Good luck and strength to you.
Your name Nicola… Nycolle… Seem so much the same… Fell in love… She was perfect but she didn’t love me back… 🙁 but yeah leave the idiot,
I really do hate love. It’s so hard, but when you get it. It’s good!
@NeverKnown – He is. I would feel guilty if I dared do such a thing when I was with him.. soon after we split Bam straight back to it.
I had a similar experience when it comes to losing the virginity with
the wrong one..
I remained a virgin even after being on relationships
with people I “knew well” – like from my classroom/
a son of my family’s friend…
(none longer than a year though).
The problem was that out of the blue when I turned 18,
I went head over heals about a guy. We talked for 6 months,
made out, and he would try to advance and I’d simply say no.
I started to weigh the fact that I was deeply attracted to him, and
that he was 24 at the time, so I created some sort of fantasy that
we could get married eventually. So I thought: Okay, I’ll tell him about
being a virgin and then he will know he is my first guy so that might
make him see how special he is and we could end up together if
I make him my first.
The guy gladly accepted being with me, but the thing is that right
after our night ended, he vanished and I found out he was clubbing
and kissing various models on the same week later.

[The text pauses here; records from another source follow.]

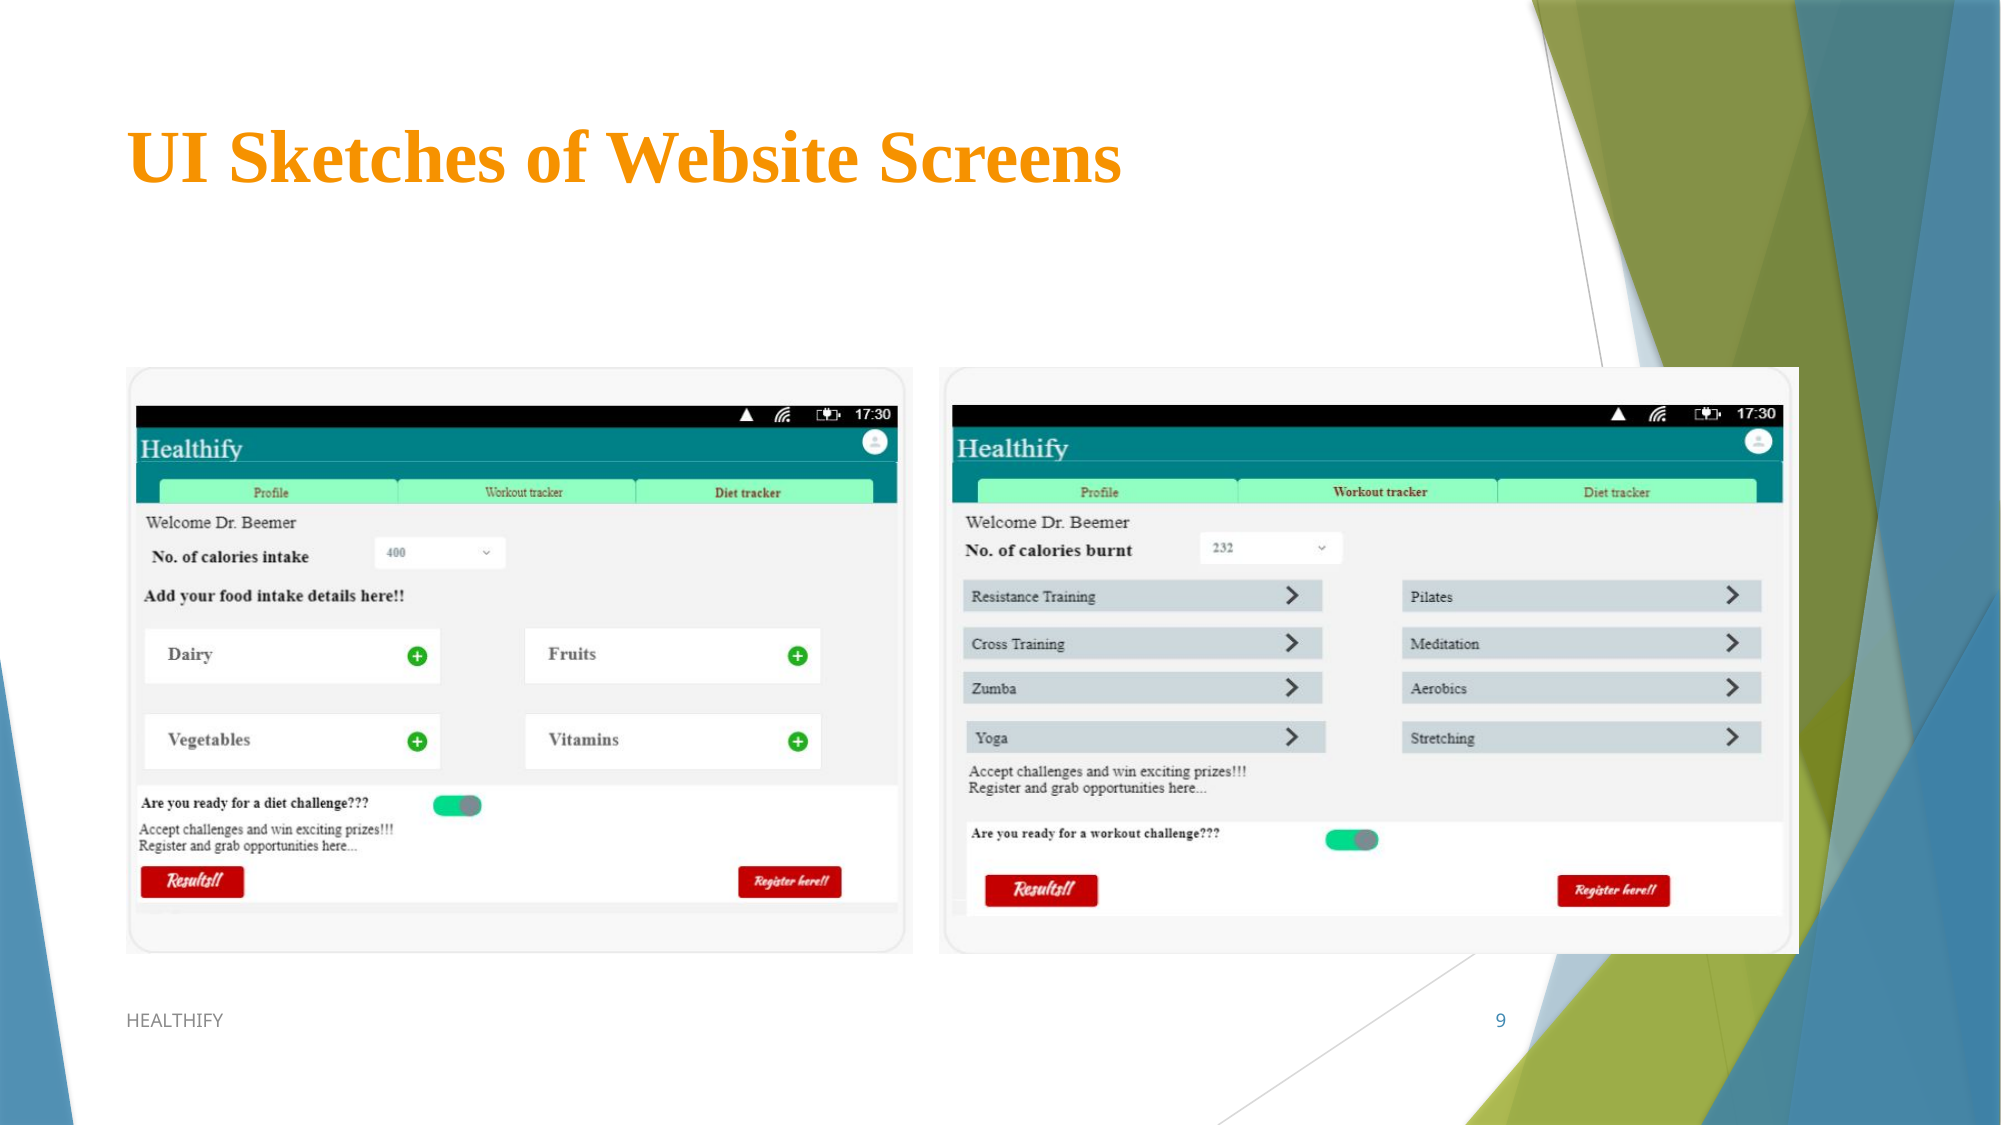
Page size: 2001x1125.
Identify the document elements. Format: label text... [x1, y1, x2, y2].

title UI Sketches of Website Screens [111, 99, 1522, 317]
footer HEALTHIFY [111, 991, 1145, 1051]
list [938, 366, 1800, 954]
picture [125, 366, 913, 954]
slide_number 9 [1409, 991, 1522, 1051]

I got so deeply heartbroken that I ended up
discrediting love and romance and ended up placing it simply as “sex”.
I lost track of my true essence, and ended up having meaningless sex
with other partners (since I believed that making love was a lie and
then i ended up acting on a rebelious way against all my
pure dreamy ways). I got together with a friend of his and stayed sleeping
with him for a year… I didn’t want to feel alone, neither did I want the
guy to think that he had played me and I was cryin by myself.
But you know what? Instead of all that, I should’ve simply said:
Well whateva!
Keep on rocking by being myself, and spending my time going to the gym,
getting hotter and prettier. Hanging with my friends and having a good
time being myself, and then wait till the right guy showed up and married me,
so I’d be loved on my honeymoon.
I’d feel TRULY wanted that way.
In the end, it doesn’t matter what that guy thinks or what!

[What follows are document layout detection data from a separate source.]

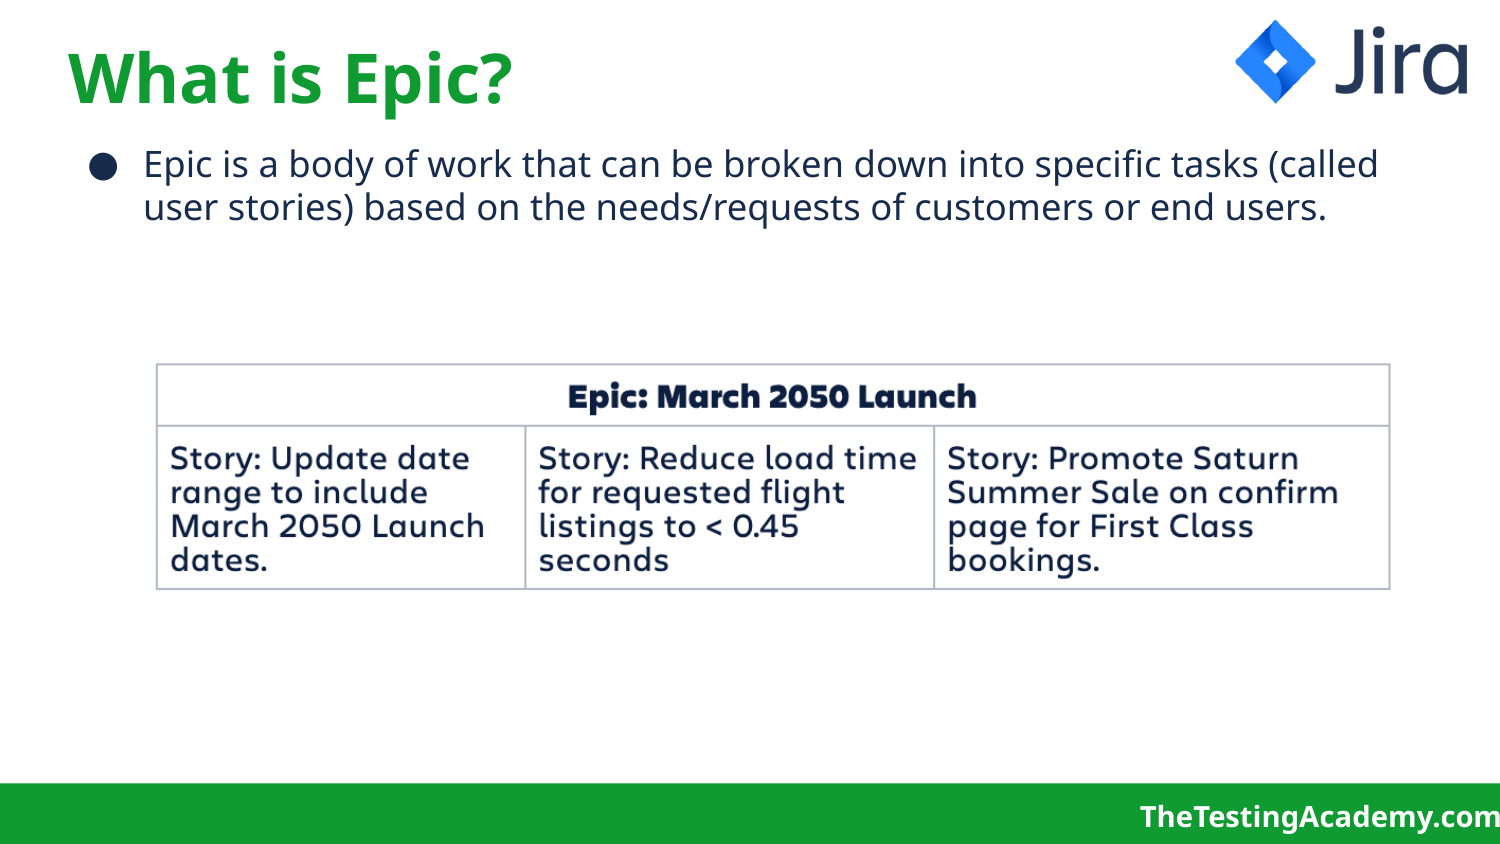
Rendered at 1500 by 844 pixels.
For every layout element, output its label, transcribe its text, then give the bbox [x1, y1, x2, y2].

text_box What is Epic? [53, 20, 1205, 125]
picture [1210, 0, 1500, 126]
picture [141, 340, 1417, 625]
text_box Epic is a body of work that can be broken down into specific tasks (called user stories) based on the needs/requests of customers or end users. [53, 125, 1398, 618]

It matters is if I’m truly happy or truly lonely. Life goes on.
For me, for him and for others. He dates someone else, I date
someone else. If I date someone else wrongly, I’ll end up alone.
Even when someone said: Oh you r sooo sexy… (and made u
feel so wanted), those are all vain compliments.
True story.
Nowadays I have friends who are happily married living a true beautiful
love, and I’m single and with a lot of internal issues to solve.
If I remained true to my feelings (even after he left me) I’d definitely
find the right partner at the right time, and then I’d feel loved for real!
It might not seem so at first, but there are tons of guys out there who
would truly value the fact that the girl has so many delicate and cute
feelings, instead of being so sexualized like many.
(I’m not dating anyone for a long time now, and I’m getting ready to
live a healthy relationship with someone in a near future, hopefully).